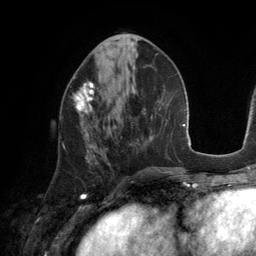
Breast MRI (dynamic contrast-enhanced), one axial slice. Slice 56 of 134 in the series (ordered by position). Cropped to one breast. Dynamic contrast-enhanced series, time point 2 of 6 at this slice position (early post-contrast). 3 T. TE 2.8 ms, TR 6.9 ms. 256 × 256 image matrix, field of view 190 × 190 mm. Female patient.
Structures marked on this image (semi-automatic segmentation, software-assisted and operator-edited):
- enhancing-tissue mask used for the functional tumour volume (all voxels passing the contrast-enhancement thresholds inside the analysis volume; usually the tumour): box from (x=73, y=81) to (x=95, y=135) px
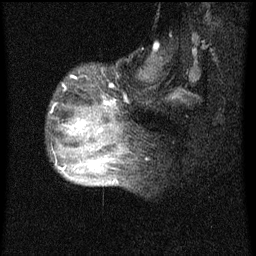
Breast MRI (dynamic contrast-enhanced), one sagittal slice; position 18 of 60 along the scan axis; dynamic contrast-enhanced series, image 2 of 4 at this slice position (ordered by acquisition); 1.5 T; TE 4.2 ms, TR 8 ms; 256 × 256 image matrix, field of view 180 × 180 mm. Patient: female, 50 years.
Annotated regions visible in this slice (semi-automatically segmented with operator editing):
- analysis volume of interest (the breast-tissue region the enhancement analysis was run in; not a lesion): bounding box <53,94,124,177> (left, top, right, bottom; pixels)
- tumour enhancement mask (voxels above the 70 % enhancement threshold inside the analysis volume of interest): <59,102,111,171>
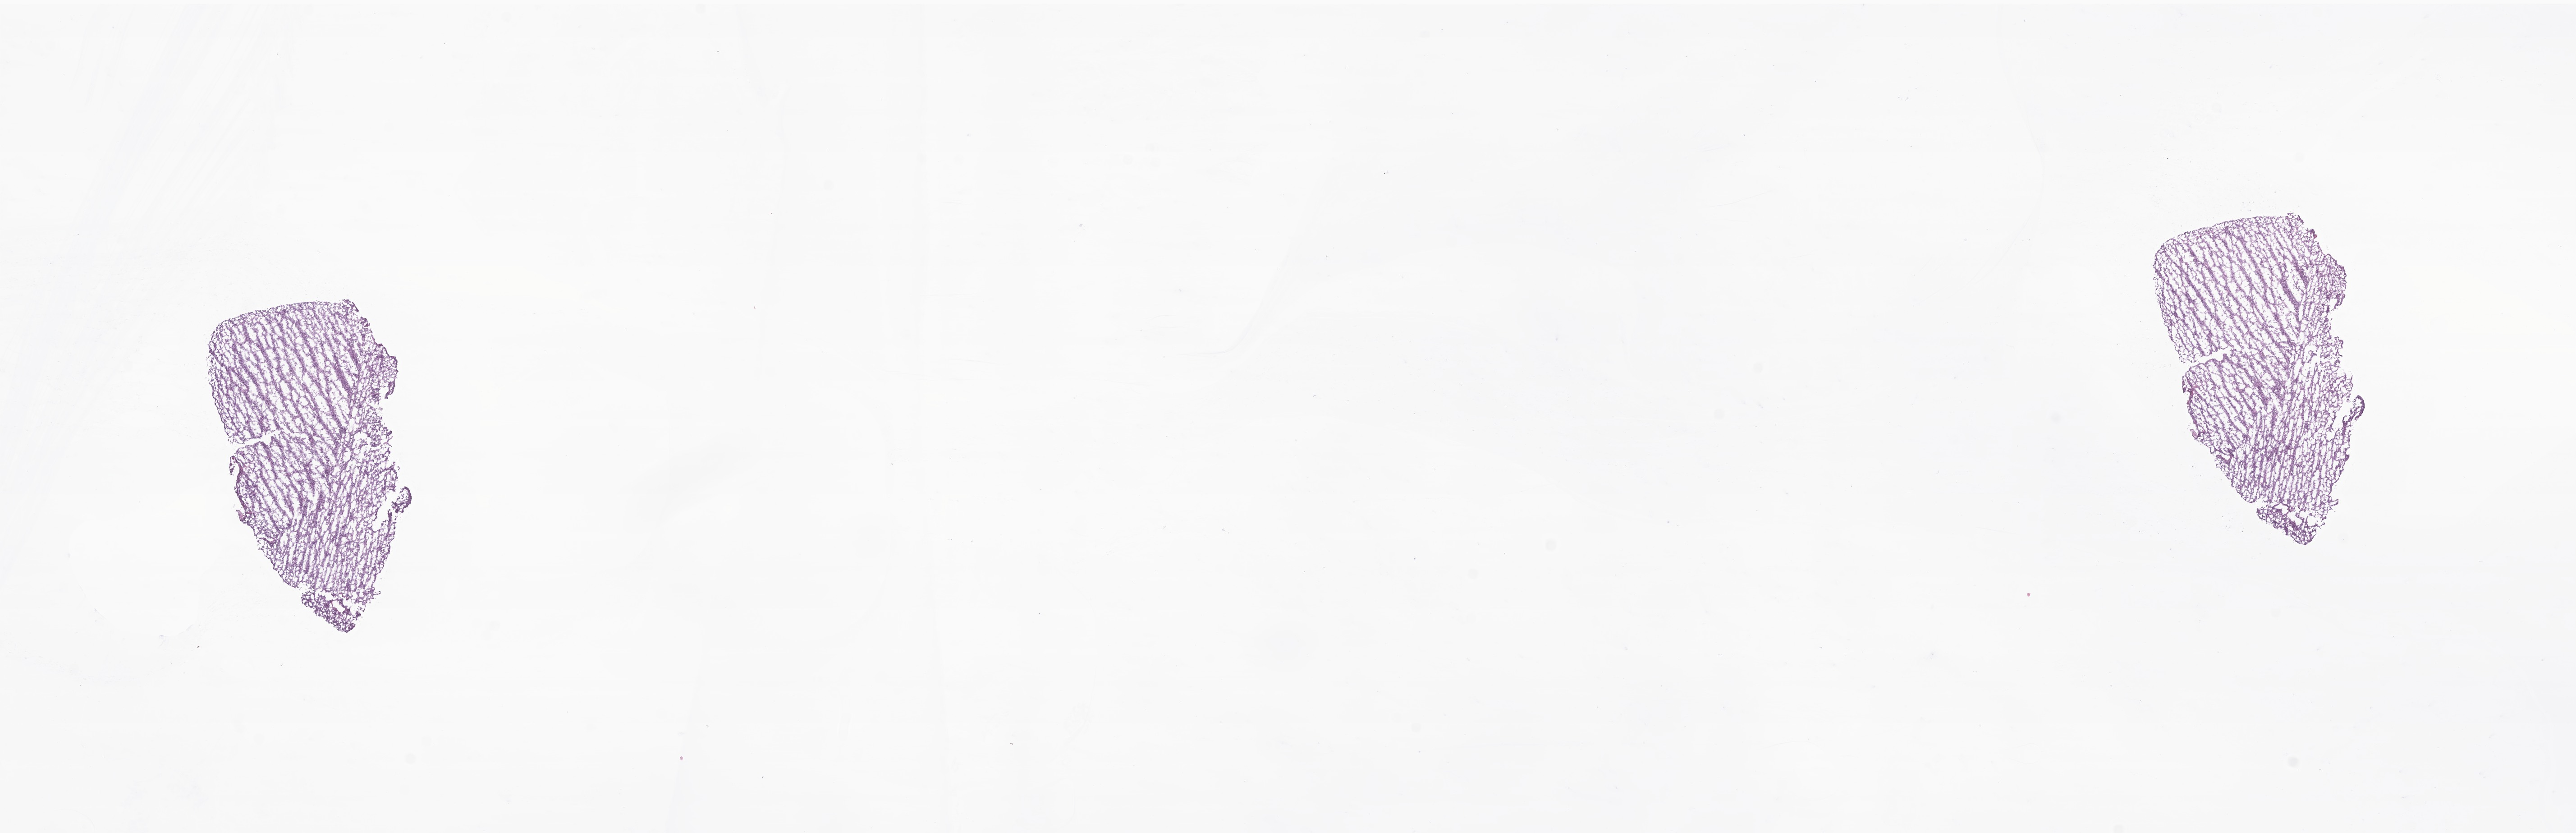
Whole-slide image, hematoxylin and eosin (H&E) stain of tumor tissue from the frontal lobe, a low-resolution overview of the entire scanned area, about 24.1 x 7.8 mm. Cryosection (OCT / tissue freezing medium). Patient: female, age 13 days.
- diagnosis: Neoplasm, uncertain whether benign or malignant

────────────────

## WORK TO BE COMPLETED
Search the records for the word "dynamic" and return every line that holds it.

## OUTPUT BELOW
Breast MRI (dynamic contrast-enhanced), one axial slice. Slice 56 of 134 in the series (ordered by position). Cropped to one breast. Dynamic contrast-enhanced series, time point 2 of 6 at this slice position (early post-contrast). 3 T. TE 2.8 ms, TR 6.9 ms. 256 × 256 image matrix, field of view 190 × 190 mm. Female patient.
Breast MRI (dynamic contrast-enhanced), one sagittal slice; position 18 of 60 along the scan axis; dynamic contrast-enhanced series, image 2 of 4 at this slice position (ordered by acquisition); 1.5 T; TE 4.2 ms, TR 8 ms; 256 × 256 image matrix, field of view 180 × 180 mm. Patient: female, 50 years.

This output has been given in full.